The strategy carries risks traditional VCs correctly identify. Hardware scales differently than software, with each incremental customer requiring physical manufacturing rather than just server capacity. Robotics face regulatory hurdles, safety certifications, and the challenge of operating in environments that don’t conform to training data. AI chips compete against Nvidia’s massive installed base and developer ecosystem. These aren’t risks Sauvage ignores – they’re the reason competition remained limited long enough for TDK to build positions.

As AI’s infrastructure bottlenecks intensify, the boring parts Sauvage targeted are becoming the story. Data center operators are scrambling for power solutions. Cloud providers are designing custom chips to reduce Nvidia dependence. Manufacturers are finally piloting robots that work reliably enough for production environments. The technologies that venture capital overlooked while chasing chatbots and image generators turn out to be the foundation everything else requires.

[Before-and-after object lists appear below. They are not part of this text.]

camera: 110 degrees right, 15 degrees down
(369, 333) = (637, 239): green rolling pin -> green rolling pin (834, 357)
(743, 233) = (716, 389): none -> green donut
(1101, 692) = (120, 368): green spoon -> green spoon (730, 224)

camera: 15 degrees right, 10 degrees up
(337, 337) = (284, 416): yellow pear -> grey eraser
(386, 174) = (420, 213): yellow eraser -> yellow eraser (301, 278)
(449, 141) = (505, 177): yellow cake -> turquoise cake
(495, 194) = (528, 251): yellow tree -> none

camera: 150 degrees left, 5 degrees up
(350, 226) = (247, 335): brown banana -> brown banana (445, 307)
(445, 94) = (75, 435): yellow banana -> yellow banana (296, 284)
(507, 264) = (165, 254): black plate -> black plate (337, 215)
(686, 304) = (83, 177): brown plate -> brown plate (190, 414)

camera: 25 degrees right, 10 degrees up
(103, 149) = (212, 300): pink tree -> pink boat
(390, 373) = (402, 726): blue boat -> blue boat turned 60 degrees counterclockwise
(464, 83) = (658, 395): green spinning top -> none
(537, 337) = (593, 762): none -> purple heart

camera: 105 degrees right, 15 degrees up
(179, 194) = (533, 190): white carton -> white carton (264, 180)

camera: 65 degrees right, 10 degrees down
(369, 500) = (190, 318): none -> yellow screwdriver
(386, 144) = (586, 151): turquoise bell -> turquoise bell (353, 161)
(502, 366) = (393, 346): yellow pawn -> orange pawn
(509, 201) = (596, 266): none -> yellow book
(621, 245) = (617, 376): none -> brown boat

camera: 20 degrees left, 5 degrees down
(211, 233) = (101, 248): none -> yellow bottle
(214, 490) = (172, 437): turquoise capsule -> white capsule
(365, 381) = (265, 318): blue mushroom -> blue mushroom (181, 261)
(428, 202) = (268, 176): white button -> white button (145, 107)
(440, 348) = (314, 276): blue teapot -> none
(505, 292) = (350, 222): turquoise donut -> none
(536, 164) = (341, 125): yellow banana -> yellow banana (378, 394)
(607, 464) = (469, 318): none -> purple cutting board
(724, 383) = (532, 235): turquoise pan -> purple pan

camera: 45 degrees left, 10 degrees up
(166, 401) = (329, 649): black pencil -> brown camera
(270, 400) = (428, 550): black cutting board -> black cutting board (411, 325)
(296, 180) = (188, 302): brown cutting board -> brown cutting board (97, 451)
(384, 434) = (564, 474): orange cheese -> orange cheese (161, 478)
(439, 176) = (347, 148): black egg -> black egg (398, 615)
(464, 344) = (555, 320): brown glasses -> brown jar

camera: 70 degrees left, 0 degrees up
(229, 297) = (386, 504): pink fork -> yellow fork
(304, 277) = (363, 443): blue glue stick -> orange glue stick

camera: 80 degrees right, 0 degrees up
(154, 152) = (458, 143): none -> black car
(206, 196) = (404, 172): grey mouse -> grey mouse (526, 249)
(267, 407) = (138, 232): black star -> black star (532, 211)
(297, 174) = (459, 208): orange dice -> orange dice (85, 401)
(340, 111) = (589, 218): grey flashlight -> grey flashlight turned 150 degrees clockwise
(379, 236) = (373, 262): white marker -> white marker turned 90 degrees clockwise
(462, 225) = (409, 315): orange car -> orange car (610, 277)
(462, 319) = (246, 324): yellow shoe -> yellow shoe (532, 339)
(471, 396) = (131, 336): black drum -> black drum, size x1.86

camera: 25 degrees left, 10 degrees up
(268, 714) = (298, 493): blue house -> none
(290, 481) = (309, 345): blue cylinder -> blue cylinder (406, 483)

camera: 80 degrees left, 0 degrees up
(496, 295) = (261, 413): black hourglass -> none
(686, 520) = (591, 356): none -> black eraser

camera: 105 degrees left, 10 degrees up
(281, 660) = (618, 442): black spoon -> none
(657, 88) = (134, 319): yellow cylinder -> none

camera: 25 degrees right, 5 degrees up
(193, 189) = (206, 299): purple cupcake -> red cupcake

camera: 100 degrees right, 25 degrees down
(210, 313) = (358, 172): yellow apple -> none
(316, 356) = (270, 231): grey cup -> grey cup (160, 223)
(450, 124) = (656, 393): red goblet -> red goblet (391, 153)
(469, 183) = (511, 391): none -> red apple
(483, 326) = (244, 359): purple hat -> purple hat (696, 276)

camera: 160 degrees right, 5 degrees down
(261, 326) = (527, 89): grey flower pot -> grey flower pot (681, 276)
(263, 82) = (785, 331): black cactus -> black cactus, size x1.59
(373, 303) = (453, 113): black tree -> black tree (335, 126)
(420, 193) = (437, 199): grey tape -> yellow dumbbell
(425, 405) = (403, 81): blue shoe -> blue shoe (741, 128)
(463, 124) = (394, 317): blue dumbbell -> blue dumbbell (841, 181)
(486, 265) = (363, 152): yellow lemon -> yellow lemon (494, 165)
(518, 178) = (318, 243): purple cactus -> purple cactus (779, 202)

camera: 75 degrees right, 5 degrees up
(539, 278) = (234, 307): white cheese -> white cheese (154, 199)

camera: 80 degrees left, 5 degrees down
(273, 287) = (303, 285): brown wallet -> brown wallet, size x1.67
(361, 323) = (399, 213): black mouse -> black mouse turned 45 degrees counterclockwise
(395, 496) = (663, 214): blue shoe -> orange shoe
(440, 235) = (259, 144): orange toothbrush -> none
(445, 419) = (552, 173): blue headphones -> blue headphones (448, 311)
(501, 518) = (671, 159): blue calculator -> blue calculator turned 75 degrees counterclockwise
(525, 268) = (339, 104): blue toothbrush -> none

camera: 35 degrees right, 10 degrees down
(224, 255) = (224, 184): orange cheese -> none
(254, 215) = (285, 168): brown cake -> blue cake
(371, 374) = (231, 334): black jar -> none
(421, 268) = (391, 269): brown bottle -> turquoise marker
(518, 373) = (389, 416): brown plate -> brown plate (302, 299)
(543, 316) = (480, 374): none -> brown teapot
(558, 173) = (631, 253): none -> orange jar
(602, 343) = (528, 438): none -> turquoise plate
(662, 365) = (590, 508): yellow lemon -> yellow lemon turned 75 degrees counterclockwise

The venture capital playbook for AI is being rewritten in real time, and the unsexy infrastructure layer is suddenly the main plot. Sauvage’s five-year bet on chips, robotics, and power systems positions TDK Ventures at the center of constraints that will determine which AI applications actually matter. As the industry moves from proof-of-concept demos to production deployments at scale, the boring parts stop being boring. They become the only parts that matter – and the investors who recognized that early are sitting on portfolios everyone else now wants to replicate.